Itchings of Distinction

A couple of weeks ago this dropped through the letterbox.

MA Creative Writing  (with Distinction) degree certificate.

I knew it was coming, and I knew what result I’d got a couple of months earlier. I’d briefly considered, and quickly dismissed, sharing the outcome back then, and toyed longer with sharing a photo my foster daughter took of me holding the certificate the day it arrived. I could tell myself that wouldn’t be ‘showing off’, but a sweet little evocation of connection with these children that have come to mean so much to me, but are almost invisible to everyone apart from local friends as I can’t include them on social media. I could have posted the picture with a little self-deprecating jibe of the type that has become a prominent strand of my inner monologue (“At least someone is innocent enough to believe that a middle aged graduate paying thousands for yet another worthless piece of paper is something to be proud of.”)

Ant holding his MA  degree certificate

I might come back to what this qualification is “worth” at some point, but one fairly straightforward answer is that, for me, it isn’t worth much unless I make it pay. I don’t particularly mean ‘pay’ in monetary terms. I reckon the chances of recouping the financial outlay are relatively slim, and close to zero if you factor in the money I could potentially have earned while I was doing the course. But the hope of becoming a paid ‘career writer’ is not why I decided to do it. Whenever I mentioned to anyone about doing an(other!) MA, I usually mentioned something along the lines of having a more serious go at creative writing than I ever had before being ‘an itch I needed to scratch’. When I went to the first meeting of staff and students before I started the course, one of the tutors asked me about why I had joined the course. I said something about lots of people over the course of my life having made comments like ‘you really ought to write a book’, and ‘you should get this published’ on the rare occasions I offered anything up for public consumption. “Is that because you’ve had a particularly interesting life?” he asked. “Well, no – far from it,” I had to answer. “I suppose it’s because I can string words together in a way that at least some people find interesting or ‘clever’, but I’ve never pursued it seriously because I don’t think I have much worth saying.”

I’ve never felt (or perhaps have always suppressed?) the drive to be heard, or even the need to write for oneself, that seems to motivate most writers who do persevere through creative blockages and countless rejections to reach the point of being published.

If nothing else, however, doing this MA has given me… Well, I wrote ‘confidence’ there, but have had to self-edit immediately.

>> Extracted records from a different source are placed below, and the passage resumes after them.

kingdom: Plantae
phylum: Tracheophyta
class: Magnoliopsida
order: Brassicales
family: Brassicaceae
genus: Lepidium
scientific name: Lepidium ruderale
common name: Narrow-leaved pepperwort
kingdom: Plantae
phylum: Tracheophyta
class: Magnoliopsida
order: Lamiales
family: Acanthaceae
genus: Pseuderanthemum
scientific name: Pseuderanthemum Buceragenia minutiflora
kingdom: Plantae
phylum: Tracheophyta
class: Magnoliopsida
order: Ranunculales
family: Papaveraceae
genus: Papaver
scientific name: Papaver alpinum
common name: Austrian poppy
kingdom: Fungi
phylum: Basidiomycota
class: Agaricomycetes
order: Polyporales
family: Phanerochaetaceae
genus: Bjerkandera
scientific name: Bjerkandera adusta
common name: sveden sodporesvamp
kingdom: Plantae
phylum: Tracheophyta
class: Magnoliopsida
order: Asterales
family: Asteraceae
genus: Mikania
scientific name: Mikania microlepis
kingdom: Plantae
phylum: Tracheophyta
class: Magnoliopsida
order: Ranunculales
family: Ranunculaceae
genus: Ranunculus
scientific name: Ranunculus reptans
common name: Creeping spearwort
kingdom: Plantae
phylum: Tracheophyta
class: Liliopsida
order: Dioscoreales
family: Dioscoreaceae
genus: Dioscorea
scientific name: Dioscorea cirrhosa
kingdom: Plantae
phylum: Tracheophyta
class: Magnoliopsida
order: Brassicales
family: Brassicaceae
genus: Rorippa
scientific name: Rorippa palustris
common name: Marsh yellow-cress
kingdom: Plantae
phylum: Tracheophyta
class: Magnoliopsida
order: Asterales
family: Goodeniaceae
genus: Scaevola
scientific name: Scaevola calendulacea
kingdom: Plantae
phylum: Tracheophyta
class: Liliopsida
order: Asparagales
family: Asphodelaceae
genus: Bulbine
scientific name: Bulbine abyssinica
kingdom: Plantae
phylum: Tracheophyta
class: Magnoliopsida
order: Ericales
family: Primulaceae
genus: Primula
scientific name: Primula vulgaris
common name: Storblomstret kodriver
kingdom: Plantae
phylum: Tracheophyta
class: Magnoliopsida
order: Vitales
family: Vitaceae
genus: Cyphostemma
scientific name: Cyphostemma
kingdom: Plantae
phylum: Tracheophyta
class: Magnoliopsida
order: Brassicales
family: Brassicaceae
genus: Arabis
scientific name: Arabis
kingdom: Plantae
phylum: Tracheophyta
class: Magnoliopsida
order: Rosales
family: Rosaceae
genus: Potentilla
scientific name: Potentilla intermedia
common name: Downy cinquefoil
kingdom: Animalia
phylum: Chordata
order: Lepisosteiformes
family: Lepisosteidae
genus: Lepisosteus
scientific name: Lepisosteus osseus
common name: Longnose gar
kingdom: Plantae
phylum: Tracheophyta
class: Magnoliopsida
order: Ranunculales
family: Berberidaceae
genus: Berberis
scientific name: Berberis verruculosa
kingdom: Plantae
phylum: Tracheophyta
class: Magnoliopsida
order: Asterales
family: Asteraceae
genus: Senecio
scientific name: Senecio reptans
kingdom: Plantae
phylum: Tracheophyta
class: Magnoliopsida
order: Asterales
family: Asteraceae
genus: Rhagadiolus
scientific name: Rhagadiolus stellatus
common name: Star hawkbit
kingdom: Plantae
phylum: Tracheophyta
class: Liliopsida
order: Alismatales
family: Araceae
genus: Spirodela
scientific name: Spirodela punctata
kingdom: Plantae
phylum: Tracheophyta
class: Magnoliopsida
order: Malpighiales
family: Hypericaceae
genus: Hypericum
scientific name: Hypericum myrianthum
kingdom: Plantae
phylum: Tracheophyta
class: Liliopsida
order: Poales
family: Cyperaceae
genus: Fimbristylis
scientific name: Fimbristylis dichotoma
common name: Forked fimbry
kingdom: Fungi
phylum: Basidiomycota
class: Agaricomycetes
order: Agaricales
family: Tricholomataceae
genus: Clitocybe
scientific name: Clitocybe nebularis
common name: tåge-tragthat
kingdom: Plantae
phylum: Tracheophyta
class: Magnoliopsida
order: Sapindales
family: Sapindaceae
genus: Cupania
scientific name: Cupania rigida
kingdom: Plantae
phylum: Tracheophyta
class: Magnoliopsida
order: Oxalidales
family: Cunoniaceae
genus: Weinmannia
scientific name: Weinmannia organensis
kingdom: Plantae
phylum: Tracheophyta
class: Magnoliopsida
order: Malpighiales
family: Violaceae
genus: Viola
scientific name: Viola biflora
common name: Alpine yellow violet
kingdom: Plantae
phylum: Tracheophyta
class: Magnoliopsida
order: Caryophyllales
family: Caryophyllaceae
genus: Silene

I don’t feel ‘confidence’ at all. I feel a mix of things, including a degree of frustration and shame that I still don’t feel ‘confident’. It has given me the understanding that I have no right not to be confident in my writing, even if I can’t (yet?) feel it. It has, however, given me some external validation that I do have somethings to say and someways to say them. At the end of his feedback on my extended writing submission, my tutor quoted from Louise Glück (whom I had in turn quoted in an epigraph to my piece):

didn’t we plant the seeds,
weren’t we necessary to the earth,

the vines, were they harvested?

from ‘October’

The seeds have, I suppose, been long planted, and I have been given reason to think I may have vines ready to harvest. I suppose that putting this out there is an attempt to outsource the accountability I am so poor at holding to myself.

(But can I convince myself I am necessary to the earth?